Beschluss des Bundesgerichtshofs vom 1. April 2003

Als widerstandsunfähig im Sinne des § 179 StGB gilt, wer aus den in Absatz 1 genannten Gründen keinen zur Abwehr ausreichenden Widerstandswillen bilden, äußern oder durchsetzen kann. Allein die Feststellung einer § 20 StGB unterfallenden geistigen oder seelischen Krankheit oder Behinderung genügt nicht, um die Annahme einer Widerstandsunfähigkeit im Sinne des § 179 StGB zu begründen. Es muss sachkundig (das heißt von Fachärzten) belegt sein, dass das Opfer keinen Widerstand leisten konnte.

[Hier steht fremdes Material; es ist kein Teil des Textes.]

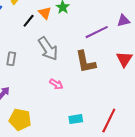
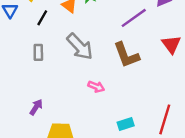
black line: (29, 21) -> (42, 18), moved
gray rectangle: (11, 59) -> (38, 52), moved

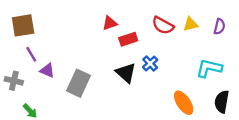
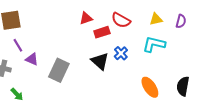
red semicircle: (163, 25) -> (121, 20), moved
cyan L-shape: (209, 68) -> (154, 44), moved

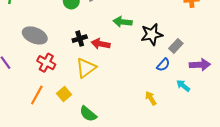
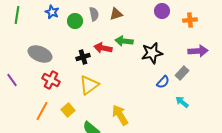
red arrow: (101, 44) -> (103, 48), moved
gray rectangle: (176, 46) -> (182, 73), moved
purple arrow: (200, 65) -> (198, 51), moved
yellow arrow: (151, 98) -> (120, 115), moved, size x1.5

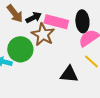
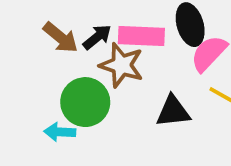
black triangle: (69, 74) -> (173, 111), moved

Der "persönliche Eindruck" vom Opfer während der Hauptverhandlung reicht nicht aus, um über dessen Widerstandsfähigkeit in sexuellen Angelegenheiten zu entscheiden.

Weitere Unterfälle

Auch der Schlaf oder die völlige Erschöpfung eignen sich nach Entscheidungen des Bundesgerichtshofs als tauglicher widerstandsunfähiger Zustand im Sinne des Tatbestandes.

Literatur

  • Dirk Wüstenberg: Die Verletzung des sexuellen Selbstbestimmungsrechts des Betreuten. In: Betreuungsrechtliche Praxis (BtPrax) 2006, S. 12-15.